_Records provided_
· · · ·

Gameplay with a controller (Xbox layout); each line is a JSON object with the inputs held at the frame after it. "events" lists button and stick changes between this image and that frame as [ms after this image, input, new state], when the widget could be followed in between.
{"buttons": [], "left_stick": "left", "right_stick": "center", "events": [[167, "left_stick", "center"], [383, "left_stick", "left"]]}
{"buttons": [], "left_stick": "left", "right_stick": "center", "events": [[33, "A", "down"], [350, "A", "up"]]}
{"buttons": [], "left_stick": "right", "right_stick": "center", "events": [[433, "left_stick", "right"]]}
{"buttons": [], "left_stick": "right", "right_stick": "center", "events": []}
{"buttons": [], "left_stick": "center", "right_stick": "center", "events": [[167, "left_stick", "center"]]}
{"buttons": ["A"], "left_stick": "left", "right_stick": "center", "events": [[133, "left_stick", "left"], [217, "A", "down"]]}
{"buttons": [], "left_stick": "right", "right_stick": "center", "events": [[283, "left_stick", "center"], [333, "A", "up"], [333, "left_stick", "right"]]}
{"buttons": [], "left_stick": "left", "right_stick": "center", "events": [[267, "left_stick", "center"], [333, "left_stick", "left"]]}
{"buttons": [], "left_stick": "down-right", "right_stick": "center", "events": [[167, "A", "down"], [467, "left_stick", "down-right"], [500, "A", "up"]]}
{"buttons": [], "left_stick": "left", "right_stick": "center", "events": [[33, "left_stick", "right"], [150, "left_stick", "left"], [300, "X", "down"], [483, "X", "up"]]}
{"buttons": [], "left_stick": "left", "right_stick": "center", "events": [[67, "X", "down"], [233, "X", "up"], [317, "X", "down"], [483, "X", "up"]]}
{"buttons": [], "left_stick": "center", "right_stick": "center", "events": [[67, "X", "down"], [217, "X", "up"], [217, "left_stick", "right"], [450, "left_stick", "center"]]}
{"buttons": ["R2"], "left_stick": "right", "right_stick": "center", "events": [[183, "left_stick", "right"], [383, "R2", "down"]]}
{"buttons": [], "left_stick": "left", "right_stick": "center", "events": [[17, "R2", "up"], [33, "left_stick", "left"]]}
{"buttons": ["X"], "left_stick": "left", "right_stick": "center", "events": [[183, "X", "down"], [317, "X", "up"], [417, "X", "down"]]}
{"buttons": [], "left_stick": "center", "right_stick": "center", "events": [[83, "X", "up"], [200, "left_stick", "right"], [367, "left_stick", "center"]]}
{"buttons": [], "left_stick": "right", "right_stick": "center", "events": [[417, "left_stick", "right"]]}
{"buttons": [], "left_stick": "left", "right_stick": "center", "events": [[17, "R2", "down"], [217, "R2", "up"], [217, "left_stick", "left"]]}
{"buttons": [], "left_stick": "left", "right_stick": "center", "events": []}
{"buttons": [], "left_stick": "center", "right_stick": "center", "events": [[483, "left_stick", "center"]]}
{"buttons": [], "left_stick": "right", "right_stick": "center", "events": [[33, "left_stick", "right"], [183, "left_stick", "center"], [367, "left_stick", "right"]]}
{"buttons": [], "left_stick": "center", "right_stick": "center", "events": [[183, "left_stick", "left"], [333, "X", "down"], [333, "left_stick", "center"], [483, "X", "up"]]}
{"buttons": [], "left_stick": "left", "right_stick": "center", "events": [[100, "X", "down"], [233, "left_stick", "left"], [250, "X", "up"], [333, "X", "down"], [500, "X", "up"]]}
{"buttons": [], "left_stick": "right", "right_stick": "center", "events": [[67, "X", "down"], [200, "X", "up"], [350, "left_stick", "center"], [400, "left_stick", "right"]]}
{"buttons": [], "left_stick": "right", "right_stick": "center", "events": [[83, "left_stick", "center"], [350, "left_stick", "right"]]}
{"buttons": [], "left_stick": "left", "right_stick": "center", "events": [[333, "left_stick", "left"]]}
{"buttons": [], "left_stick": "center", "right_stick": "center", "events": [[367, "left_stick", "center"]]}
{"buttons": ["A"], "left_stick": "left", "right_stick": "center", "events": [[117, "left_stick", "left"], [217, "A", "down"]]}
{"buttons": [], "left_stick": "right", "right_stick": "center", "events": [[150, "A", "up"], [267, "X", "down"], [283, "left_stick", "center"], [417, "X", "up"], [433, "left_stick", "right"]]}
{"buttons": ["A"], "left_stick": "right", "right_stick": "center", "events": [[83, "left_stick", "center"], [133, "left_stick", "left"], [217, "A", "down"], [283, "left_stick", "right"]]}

· · · ·

_Task_
The answer must be an exact copy of every entry.

_Completed task_
Gameplay with a controller (Xbox layout); each line is a JSON object with the inputs held at the frame after it. "events" lists button and stick changes between this image and that frame as [ms after this image, input, new state], when the widget could be followed in between.
{"buttons": [], "left_stick": "left", "right_stick": "center", "events": [[167, "left_stick", "center"], [383, "left_stick", "left"]]}
{"buttons": [], "left_stick": "left", "right_stick": "center", "events": [[33, "A", "down"], [350, "A", "up"]]}
{"buttons": [], "left_stick": "right", "right_stick": "center", "events": [[433, "left_stick", "right"]]}
{"buttons": [], "left_stick": "right", "right_stick": "center", "events": []}
{"buttons": [], "left_stick": "center", "right_stick": "center", "events": [[167, "left_stick", "center"]]}
{"buttons": ["A"], "left_stick": "left", "right_stick": "center", "events": [[133, "left_stick", "left"], [217, "A", "down"]]}
{"buttons": [], "left_stick": "right", "right_stick": "center", "events": [[283, "left_stick", "center"], [333, "A", "up"], [333, "left_stick", "right"]]}
{"buttons": [], "left_stick": "left", "right_stick": "center", "events": [[267, "left_stick", "center"], [333, "left_stick", "left"]]}
{"buttons": [], "left_stick": "down-right", "right_stick": "center", "events": [[167, "A", "down"], [467, "left_stick", "down-right"], [500, "A", "up"]]}
{"buttons": [], "left_stick": "left", "right_stick": "center", "events": [[33, "left_stick", "right"], [150, "left_stick", "left"], [300, "X", "down"], [483, "X", "up"]]}
{"buttons": [], "left_stick": "left", "right_stick": "center", "events": [[67, "X", "down"], [233, "X", "up"], [317, "X", "down"], [483, "X", "up"]]}
{"buttons": [], "left_stick": "center", "right_stick": "center", "events": [[67, "X", "down"], [217, "X", "up"], [217, "left_stick", "right"], [450, "left_stick", "center"]]}
{"buttons": ["R2"], "left_stick": "right", "right_stick": "center", "events": [[183, "left_stick", "right"], [383, "R2", "down"]]}
{"buttons": [], "left_stick": "left", "right_stick": "center", "events": [[17, "R2", "up"], [33, "left_stick", "left"]]}
{"buttons": ["X"], "left_stick": "left", "right_stick": "center", "events": [[183, "X", "down"], [317, "X", "up"], [417, "X", "down"]]}
{"buttons": [], "left_stick": "center", "right_stick": "center", "events": [[83, "X", "up"], [200, "left_stick", "right"], [367, "left_stick", "center"]]}
{"buttons": [], "left_stick": "right", "right_stick": "center", "events": [[417, "left_stick", "right"]]}
{"buttons": [], "left_stick": "left", "right_stick": "center", "events": [[17, "R2", "down"], [217, "R2", "up"], [217, "left_stick", "left"]]}
{"buttons": [], "left_stick": "left", "right_stick": "center", "events": []}
{"buttons": [], "left_stick": "center", "right_stick": "center", "events": [[483, "left_stick", "center"]]}
{"buttons": [], "left_stick": "right", "right_stick": "center", "events": [[33, "left_stick", "right"], [183, "left_stick", "center"], [367, "left_stick", "right"]]}
{"buttons": [], "left_stick": "center", "right_stick": "center", "events": [[183, "left_stick", "left"], [333, "X", "down"], [333, "left_stick", "center"], [483, "X", "up"]]}
{"buttons": [], "left_stick": "left", "right_stick": "center", "events": [[100, "X", "down"], [233, "left_stick", "left"], [250, "X", "up"], [333, "X", "down"], [500, "X", "up"]]}
{"buttons": [], "left_stick": "right", "right_stick": "center", "events": [[67, "X", "down"], [200, "X", "up"], [350, "left_stick", "center"], [400, "left_stick", "right"]]}
{"buttons": [], "left_stick": "right", "right_stick": "center", "events": [[83, "left_stick", "center"], [350, "left_stick", "right"]]}
{"buttons": [], "left_stick": "left", "right_stick": "center", "events": [[333, "left_stick", "left"]]}
{"buttons": [], "left_stick": "center", "right_stick": "center", "events": [[367, "left_stick", "center"]]}
{"buttons": ["A"], "left_stick": "left", "right_stick": "center", "events": [[117, "left_stick", "left"], [217, "A", "down"]]}
{"buttons": [], "left_stick": "right", "right_stick": "center", "events": [[150, "A", "up"], [267, "X", "down"], [283, "left_stick", "center"], [417, "X", "up"], [433, "left_stick", "right"]]}
{"buttons": ["A"], "left_stick": "right", "right_stick": "center", "events": [[83, "left_stick", "center"], [133, "left_stick", "left"], [217, "A", "down"], [283, "left_stick", "right"]]}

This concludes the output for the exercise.